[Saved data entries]

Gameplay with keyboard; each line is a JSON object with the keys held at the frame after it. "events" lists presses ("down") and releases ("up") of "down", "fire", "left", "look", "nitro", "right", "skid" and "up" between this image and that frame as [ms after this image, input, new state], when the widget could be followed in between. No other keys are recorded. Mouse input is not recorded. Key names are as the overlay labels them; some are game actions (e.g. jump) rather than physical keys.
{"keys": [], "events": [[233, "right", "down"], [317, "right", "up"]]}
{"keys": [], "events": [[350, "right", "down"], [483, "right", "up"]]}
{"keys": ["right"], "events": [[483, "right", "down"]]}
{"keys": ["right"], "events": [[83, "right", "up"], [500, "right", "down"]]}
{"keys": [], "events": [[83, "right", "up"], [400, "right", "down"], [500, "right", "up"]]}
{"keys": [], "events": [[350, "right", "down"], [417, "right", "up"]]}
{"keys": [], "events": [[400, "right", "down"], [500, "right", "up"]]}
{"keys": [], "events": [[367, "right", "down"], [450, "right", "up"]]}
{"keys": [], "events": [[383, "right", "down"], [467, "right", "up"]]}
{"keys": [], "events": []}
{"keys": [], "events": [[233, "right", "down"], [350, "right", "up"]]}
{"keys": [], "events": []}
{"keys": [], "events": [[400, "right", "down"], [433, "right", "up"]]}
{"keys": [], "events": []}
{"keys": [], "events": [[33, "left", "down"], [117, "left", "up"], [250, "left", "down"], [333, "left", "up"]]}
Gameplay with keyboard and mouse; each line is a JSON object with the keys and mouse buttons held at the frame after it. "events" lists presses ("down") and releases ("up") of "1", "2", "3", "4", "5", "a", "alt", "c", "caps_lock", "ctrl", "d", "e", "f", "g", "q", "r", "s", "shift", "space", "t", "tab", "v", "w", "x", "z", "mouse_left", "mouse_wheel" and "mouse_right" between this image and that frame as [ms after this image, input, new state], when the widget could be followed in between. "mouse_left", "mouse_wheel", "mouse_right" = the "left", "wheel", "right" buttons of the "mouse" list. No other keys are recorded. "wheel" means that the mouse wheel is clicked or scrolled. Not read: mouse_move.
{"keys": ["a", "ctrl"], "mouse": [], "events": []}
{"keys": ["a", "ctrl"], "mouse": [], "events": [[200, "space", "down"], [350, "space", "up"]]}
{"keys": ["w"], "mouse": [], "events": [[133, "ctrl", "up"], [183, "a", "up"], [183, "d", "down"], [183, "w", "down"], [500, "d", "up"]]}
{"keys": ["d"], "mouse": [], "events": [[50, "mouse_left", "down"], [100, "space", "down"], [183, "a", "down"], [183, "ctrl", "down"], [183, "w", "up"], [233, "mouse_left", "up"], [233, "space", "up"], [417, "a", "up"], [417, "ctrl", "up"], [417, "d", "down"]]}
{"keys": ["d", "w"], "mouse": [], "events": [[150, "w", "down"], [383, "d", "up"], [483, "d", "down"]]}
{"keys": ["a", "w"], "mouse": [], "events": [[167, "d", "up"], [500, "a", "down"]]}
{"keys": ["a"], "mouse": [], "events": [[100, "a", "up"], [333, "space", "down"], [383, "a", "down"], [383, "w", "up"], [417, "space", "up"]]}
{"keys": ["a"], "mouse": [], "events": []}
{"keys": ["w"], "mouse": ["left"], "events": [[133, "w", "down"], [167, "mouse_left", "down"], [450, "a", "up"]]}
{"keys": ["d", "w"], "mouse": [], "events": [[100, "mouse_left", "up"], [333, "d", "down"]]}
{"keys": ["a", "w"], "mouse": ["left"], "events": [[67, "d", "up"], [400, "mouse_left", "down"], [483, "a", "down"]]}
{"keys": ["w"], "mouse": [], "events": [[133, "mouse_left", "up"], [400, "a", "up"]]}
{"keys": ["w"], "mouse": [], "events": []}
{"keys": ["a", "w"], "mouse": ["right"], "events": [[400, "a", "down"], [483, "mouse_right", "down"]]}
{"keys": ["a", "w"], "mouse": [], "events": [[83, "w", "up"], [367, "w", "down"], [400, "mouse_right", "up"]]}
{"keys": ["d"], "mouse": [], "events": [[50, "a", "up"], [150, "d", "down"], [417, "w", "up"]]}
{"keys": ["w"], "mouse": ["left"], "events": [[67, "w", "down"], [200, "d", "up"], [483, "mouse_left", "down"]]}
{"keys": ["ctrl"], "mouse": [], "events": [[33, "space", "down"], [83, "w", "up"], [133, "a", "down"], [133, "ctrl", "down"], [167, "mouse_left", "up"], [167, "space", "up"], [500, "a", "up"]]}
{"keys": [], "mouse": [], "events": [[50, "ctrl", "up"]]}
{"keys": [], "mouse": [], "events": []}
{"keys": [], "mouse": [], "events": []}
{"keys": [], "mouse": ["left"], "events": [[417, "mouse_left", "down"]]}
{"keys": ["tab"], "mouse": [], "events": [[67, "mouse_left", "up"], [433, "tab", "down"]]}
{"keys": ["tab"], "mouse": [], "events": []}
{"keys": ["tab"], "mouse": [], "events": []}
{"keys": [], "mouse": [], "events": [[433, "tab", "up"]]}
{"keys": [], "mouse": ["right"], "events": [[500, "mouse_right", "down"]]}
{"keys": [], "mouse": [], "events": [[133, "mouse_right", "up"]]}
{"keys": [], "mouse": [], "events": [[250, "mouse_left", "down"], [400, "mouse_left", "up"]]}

What you are asked to do:
Within the records, filter for lines that contain the word "frame" and show each one.

Task response:
Gameplay with keyboard; each line is a JSON object with the keys held at the frame after it. "events" lists presses ("down") and releases ("up") of "down", "fire", "left", "look", "nitro", "right", "skid" and "up" between this image and that frame as [ms after this image, input, new state], when the widget could be followed in between. No other keys are recorded. Mouse input is not recorded. Key names are as the overlay labels them; some are game actions (e.g. jump) rather than physical keys.
Gameplay with keyboard and mouse; each line is a JSON object with the keys and mouse buttons held at the frame after it. "events" lists presses ("down") and releases ("up") of "1", "2", "3", "4", "5", "a", "alt", "c", "caps_lock", "ctrl", "d", "e", "f", "g", "q", "r", "s", "shift", "space", "t", "tab", "v", "w", "x", "z", "mouse_left", "mouse_wheel" and "mouse_right" between this image and that frame as [ms after this image, input, new state], when the widget could be followed in between. "mouse_left", "mouse_wheel", "mouse_right" = the "left", "wheel", "right" buttons of the "mouse" list. No other keys are recorded. "wheel" means that the mouse wheel is clicked or scrolled. Not read: mouse_move.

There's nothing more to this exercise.